Сначала я встречаю Ганса Альберса, с которым пью чай в его квартире с видом на Тиргартен, вероятно, немыслимо дорогой, набитой сомнительным антиквариатом, который он бесспорно считает подлинным.
Он славный малый, мучимый страхом старости и не без оснований считающий себя одним из самых популярных людей в этой глубоко деградировавшей части мира, похожий на кайзера Вильгельма II — тот наедине был приветливым и простым, но неприятным, когда представал перед многочисленной публикой, внимающей его речам, и считал, что в этом ореоле обязан вести себя по-другому. Здесь тоже: наедине он простой, приветливый сын гамбургского ремесленника, с небольшой долей сентиментальности в крови, со слезами на глазах, когда рассказывает о муках своей недавно умершей матери и о том, как она, сама голштинка, все еще пыталась в агонии петь знаменитый гимн «Шлезвиг-Гольштейн, окруженный морем»[99].

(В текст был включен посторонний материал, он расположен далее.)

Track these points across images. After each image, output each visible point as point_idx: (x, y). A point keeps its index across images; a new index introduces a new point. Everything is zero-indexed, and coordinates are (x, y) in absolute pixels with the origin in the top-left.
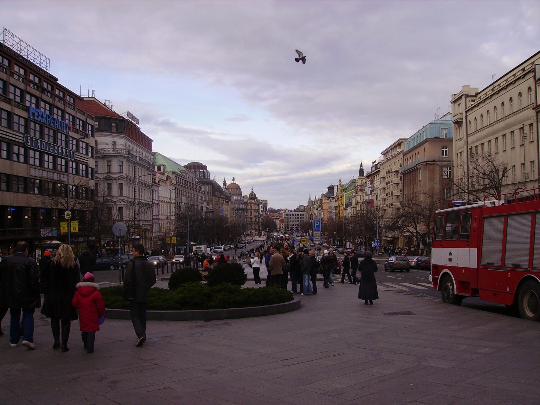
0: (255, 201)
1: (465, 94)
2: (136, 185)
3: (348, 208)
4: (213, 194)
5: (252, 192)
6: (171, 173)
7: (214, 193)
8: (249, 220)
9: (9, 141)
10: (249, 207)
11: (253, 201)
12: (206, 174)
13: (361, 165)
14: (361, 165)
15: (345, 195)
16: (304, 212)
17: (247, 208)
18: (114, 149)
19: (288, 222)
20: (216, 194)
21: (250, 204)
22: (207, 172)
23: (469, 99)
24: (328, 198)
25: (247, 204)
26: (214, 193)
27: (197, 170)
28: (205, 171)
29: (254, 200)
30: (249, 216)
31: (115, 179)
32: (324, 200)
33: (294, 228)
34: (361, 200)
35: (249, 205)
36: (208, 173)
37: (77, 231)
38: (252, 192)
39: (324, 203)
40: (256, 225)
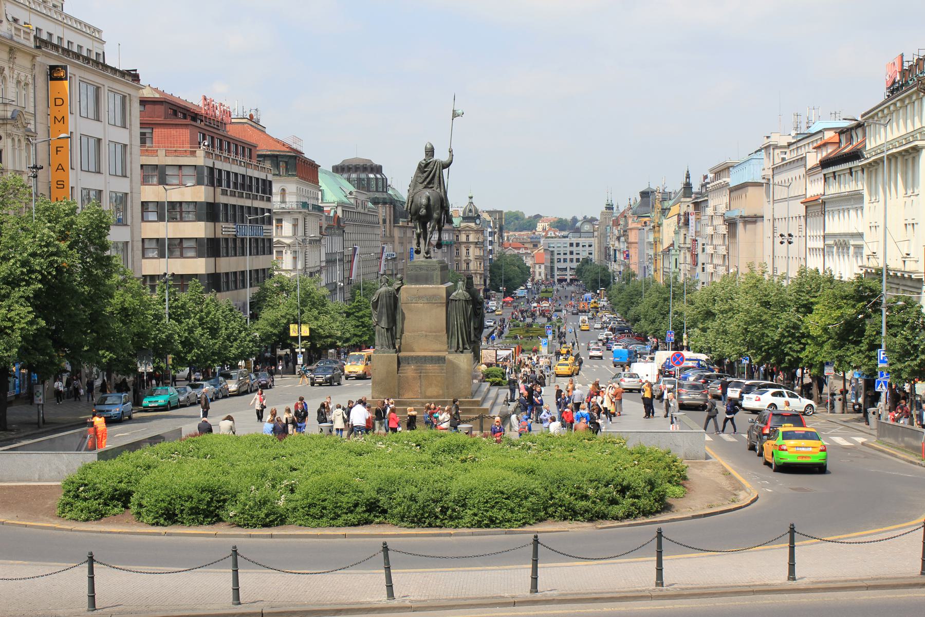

Впрочем, Берлин пахнет войной, и я застаю город таким, каким ему, как парвеню, нельзя показываться: запущенным, развратным, беспутным. Меню скудное, вина еще более сомнительные, чем обычно, белье подозрительной чистоты. Кофе жалкий, бензина для такси нет, а поскольку всех рабочих отозвали на фортификационные работы, ремонт не ведется, в гостиницах повсюду под плюшем, штукатуркой и бронзовым мусором видно жалкое убожество, которое является естественным состоянием Пруссии. Ночью, благодаря шепчущему и подмигивающему проводнику, я оказываюсь на старом Западе в полуподвальном ресторане, который, по словам моего гида, в чести у герра Геринга и поэтому остается открытым в старом берлинском стиле до рассвета и до полного утомления персонала. Сейчас он заполнен до отказа молодыми людьми из провинциальной аристократии, упакованными в форму СС, которые, вероятно, приехали в Берлин на предстоящий «день рождения кайзера» и теперь наполняют этот паб вонью плохих сигарет и шумом еще более плохих манер.
И вот они сидят, отправляя маленькие кусочки льда из охладителей шампанского в декольте своих дам, доставая их под всеобщее улюлюканье из чудовищных глубин на свет божий, задирая растерянного пожилого господина, который со своей окладистой белой бородой забрел в этот кабак бог знает откуда, да и говорят так, что и на Сириусе лучше поймешь каждое слово, — на жаргоне сутенеров, появившемся во времена мировой войны, а затем в эпоху фрайкоров[100], до которого за последние двадцать лет скатился язык Маттиаса Клаудиуса[101]. Из своего укрытия я внимательнее вглядываюсь в лица. Да, это представители старых, запятнанных кровью фамилий, сыновья тех захмелевших от пива отцов, которые когда-то, к изумлению товарищей, в качестве посольских советников и атташе вытащили тевтонское брюхо и шрамы студенческого братства[102] на мировую арену, а отсутствие манер и беспомощная неуклюжесть их появления казались даже трогательными…
Наблюдать их здесь — значит видеть бездонную пропасть, которая отделяет всех нас от прошлого. Хотя пивной живот и жировые мешки под глазами исчезли вместе со шрамами, лица худые и узкие, на первый взгляд их можно было бы принять за собрание истребителей драконов или архангелов, отдавших крылья в гардероб за двадцать пфенигов… Но это пока не вглядишься… пока подслушанный бордельный жаргон и грубость выражений не приведут совершенно к иному мнению.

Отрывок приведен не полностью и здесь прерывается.